3. “American Boy,” Estelle: As much as I get annoyed by the dominance of New York and LA in our popular culture, the cross-country and trans-Atlantic buoyancy of this track is wonderful, and got Estelle at least some of the attention she so richly deserves over here. Besides, “Can we get away this weekend? Take me to Broadway? / Let’s go shopping, maybe then we’ll go to a cafe / Let’s go on the subway, take me to your hood / I’ve never been to Brooklyn and I’d like to see what’s good” is basically my agenda for the weekend. Although I have been to Brooklyn.

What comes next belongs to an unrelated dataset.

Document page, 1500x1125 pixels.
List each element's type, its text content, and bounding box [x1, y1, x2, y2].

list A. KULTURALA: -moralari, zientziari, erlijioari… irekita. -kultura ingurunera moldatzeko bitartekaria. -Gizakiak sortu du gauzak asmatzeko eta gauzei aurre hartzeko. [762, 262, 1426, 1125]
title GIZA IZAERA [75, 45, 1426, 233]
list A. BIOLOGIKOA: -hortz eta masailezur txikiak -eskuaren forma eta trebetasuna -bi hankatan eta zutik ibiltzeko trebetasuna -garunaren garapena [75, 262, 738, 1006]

4. “Above the Clouds,” Amber: Oh, Lord. I’m about to reveal myself as one of those women. But I really do associate this song with New York because of how it’s used at the end of the third season finale of Sex and the City. Before you all vote to exile me, here’s why I like that scene. All the women are single or in wierd states of emotional ambiguity. Samantha’s throwing a barbeque for the trans prostitutes in her neighborhood, and everyone’s hanging out. It’s one of the last moments before the show became an icon and a commodity, and I like that everyone’s happiness feels really earned. Plus, it’s just a great song. The Jonathan Peters radio edit is best, but it’s hard to find, so live with this.

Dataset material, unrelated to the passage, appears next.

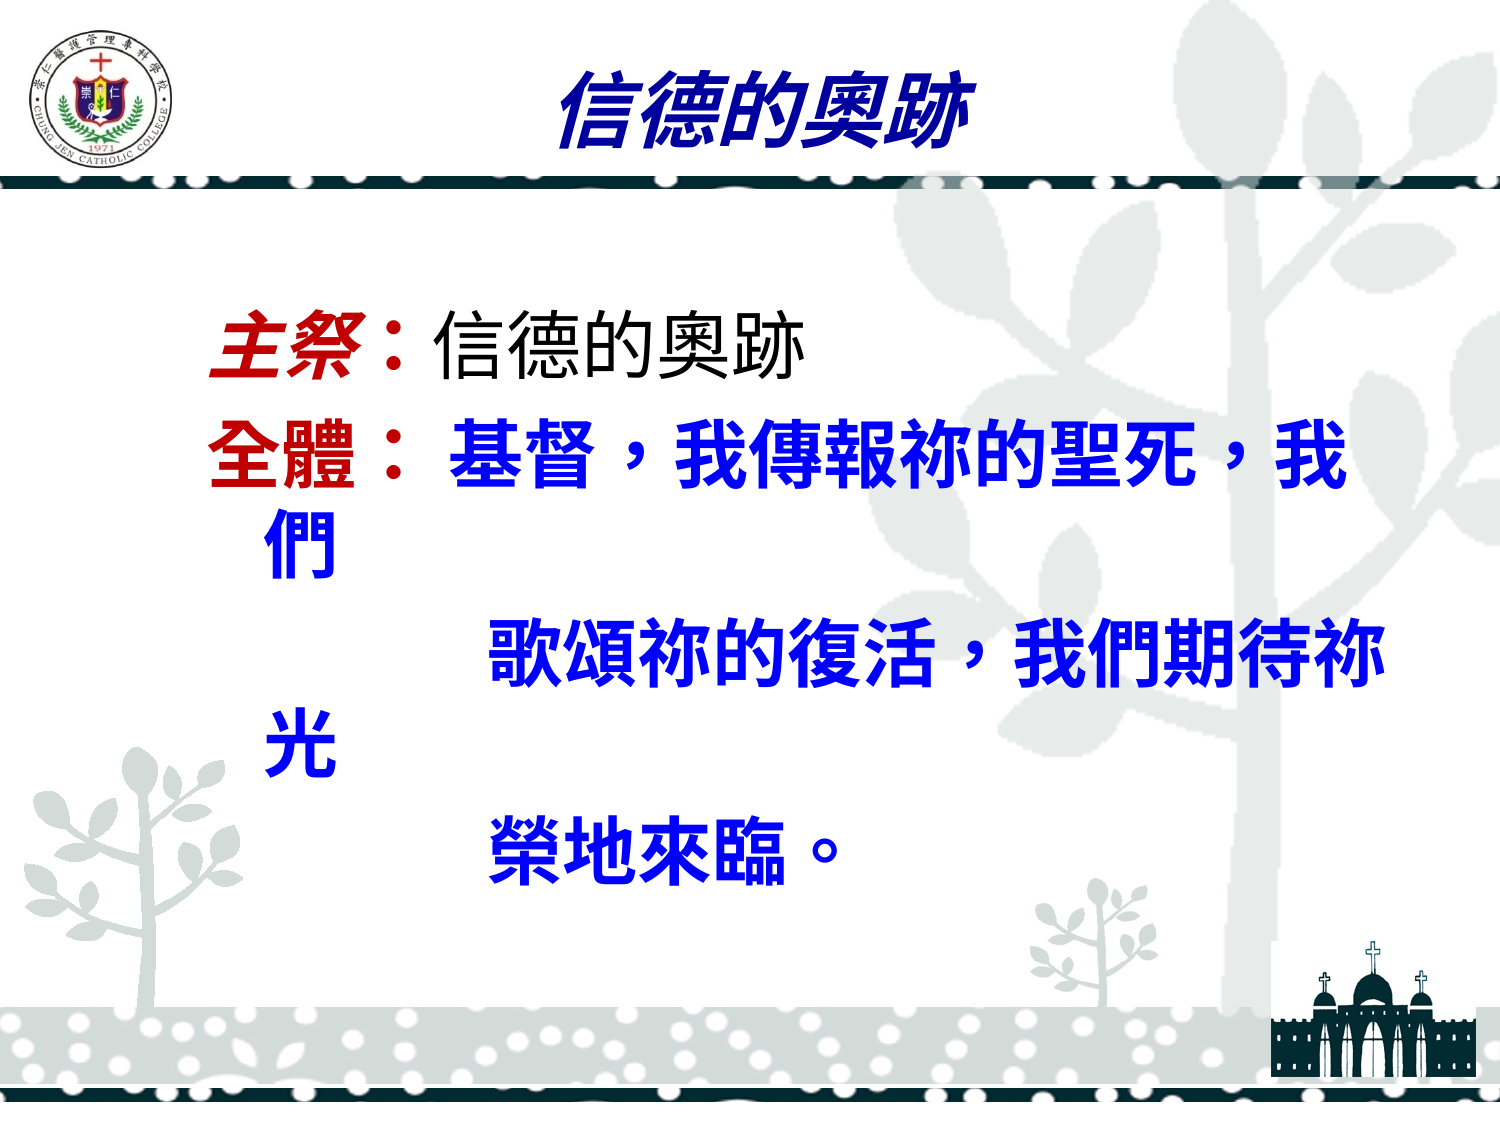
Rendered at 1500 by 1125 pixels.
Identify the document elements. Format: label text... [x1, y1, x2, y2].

5. “Miami 2017,” Billy Joel: I’ve always thought the idea that New York is An Idea That Will Endure Beyond All Things is a little absurd, even after September 11. There are too many New Yorks, and they evolve too rapidly, for there to be a coherent Unified Theory of New York. But I think “Miami 2017″ is a song that embraces that concept even as it recognizes its absurdity. Mythos is good, as long as it’s self-aware.
6. “Open All Night,” Bruce Springsteen & The Sessions Band: A lot of the people who glamorize New York are the ones who come to it from elsewhere, and a lot of the fun of glamorizing it is talking about it on the trip there and back again. There is just an absurd amount of joy and energy in this song, which you can hear better if you buy the Live in Dublin album, which really you ought to have done at some point anyway. This sounds like the best trip to New York and back again, ever. Also, anyone who argues with “Hey, ho, rock ‘n’ roll / Deliver me from nowhere” as a lyric should be institutionalized.